Lucy is back. "Are you impugning my twin?" she smiles, distributing drinks, including ones for P and J, they are slightly embarrassed to note.
"She’s been saving us the bother."
"Oh really?" She raises her eyebrows. "I haven’t seen her for a while – although we were both due to go to the Gretchen Thing yesterday evening, but..."
"... Gretchen timetabled you away from each other, right?" says P.
She nods, lips pursed in a wry smile.
"Martin, Jane and I ignored her and came together." There is an element of crow in P’s tone of voice.
"How could you, P?!" Laura’s mock-distress is delightful.
"Weeell," a deprecating hand-wave. "Are you telling me you never rebel against Madam’s orders?"
"As if!" scoffs Lucy. "Although I don’t think Gretchen agrees with me about the educational merits of her exhibition for pre-school children."
"Oh, congratulations!" P’s happier outburst turns more heads of nearby patrons than the earlier one. "A family coup indeed!"
"Heh, okay, so what did Kath do, then?"
P coughs, suddenly overcome.
"What?" says Lucy with meaning.

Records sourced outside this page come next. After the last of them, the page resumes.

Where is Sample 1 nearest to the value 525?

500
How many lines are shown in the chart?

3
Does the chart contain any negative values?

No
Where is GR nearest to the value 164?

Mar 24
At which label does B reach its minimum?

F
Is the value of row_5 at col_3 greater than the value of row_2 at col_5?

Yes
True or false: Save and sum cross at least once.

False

There’s a quick flurry of BSL between them. J ruefully determines anew to at least learn the alphabet sometime. Stanton leans towards her.

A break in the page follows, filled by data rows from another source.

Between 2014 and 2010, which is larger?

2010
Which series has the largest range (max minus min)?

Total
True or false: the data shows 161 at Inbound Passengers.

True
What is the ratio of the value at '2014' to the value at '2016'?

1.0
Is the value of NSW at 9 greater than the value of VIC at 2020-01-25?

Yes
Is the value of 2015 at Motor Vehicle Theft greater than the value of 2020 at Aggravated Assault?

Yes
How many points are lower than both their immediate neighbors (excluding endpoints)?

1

"They’re talking about a lady in a loo," he whispers. "Why?"
"I don’t know, mate," she confides, "But if I find out I’ll let you know in twelve years’ time, how about it?"

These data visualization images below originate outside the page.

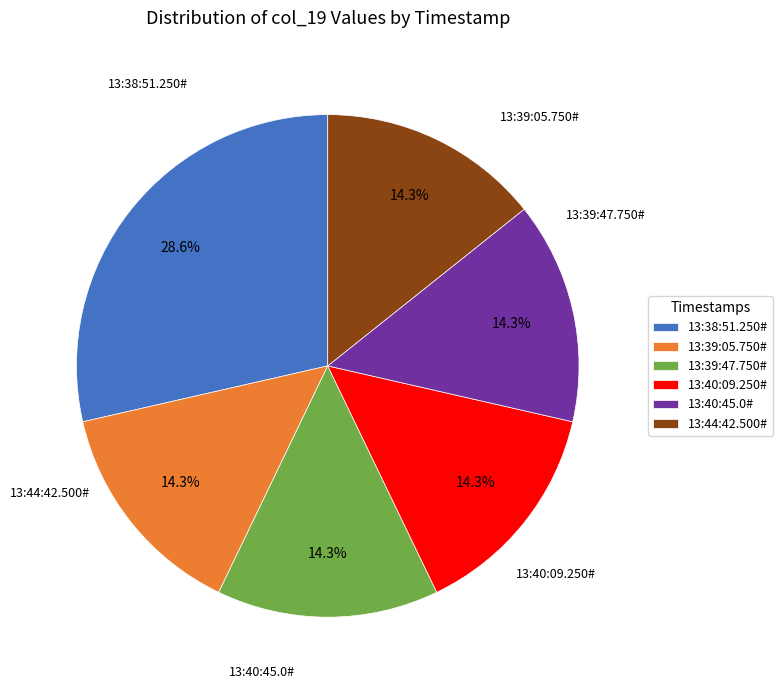

Approximately how many times larger is the value at 13:38:51.250# compared to 13:40:09.250#?

2.0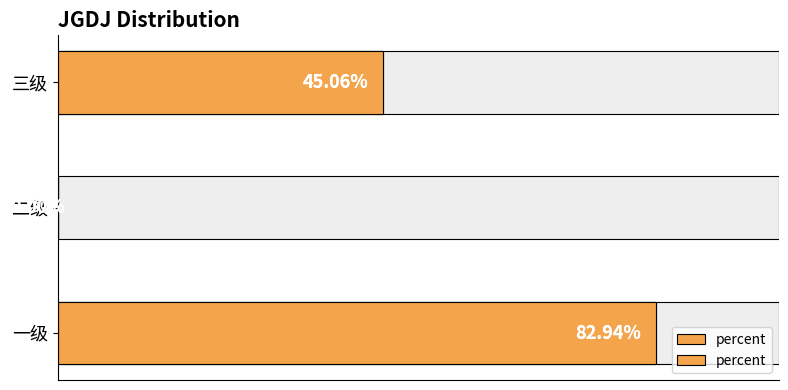

What is the value of the 1st bar from the left?

0.8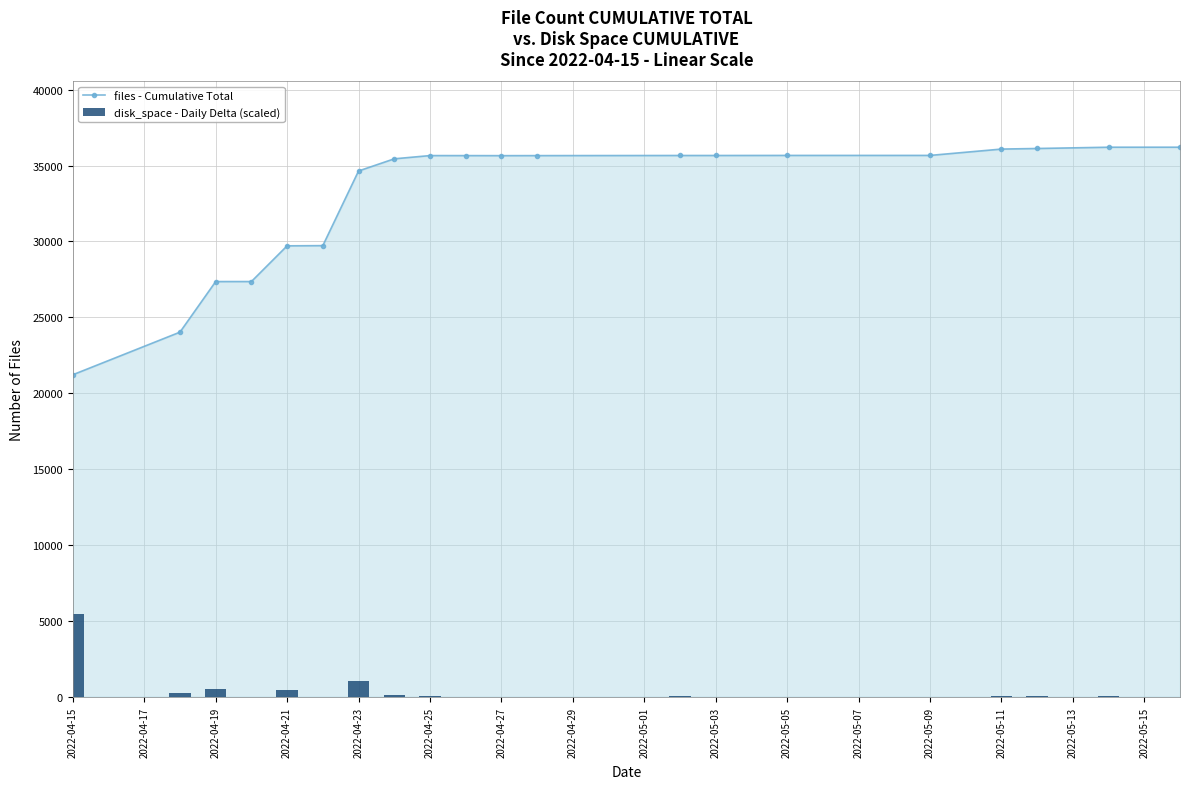

Which category has the lowest value in the files - Cumulative Total series?

2022-04-15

He fixes her with that Little Old Man look he’s been determined to adopt as part of his new, more mature persona befitting one of his great age. Then says "Okay, then."
"Okay," says J, and they shake on it. She hopes profoundly that he forgets, as she has an annoying habit of fulfilling her promises.
"Did they break anything?" asks P out loud.
"No," says Lucy fondly, "but they were very loud about that nudey lady and Lyd thought the hors d’oeuvres tasted like poo."
Stanton sniggers before he can stop himself. P looks over. "And what did you make of it?"
"I thought it was..." he screws his face up... "scared."
"Scary, was that?"
"No," he shakes his head firmly. "scared like a little kid."
"Jings," says J, and they’re all quiet for a while.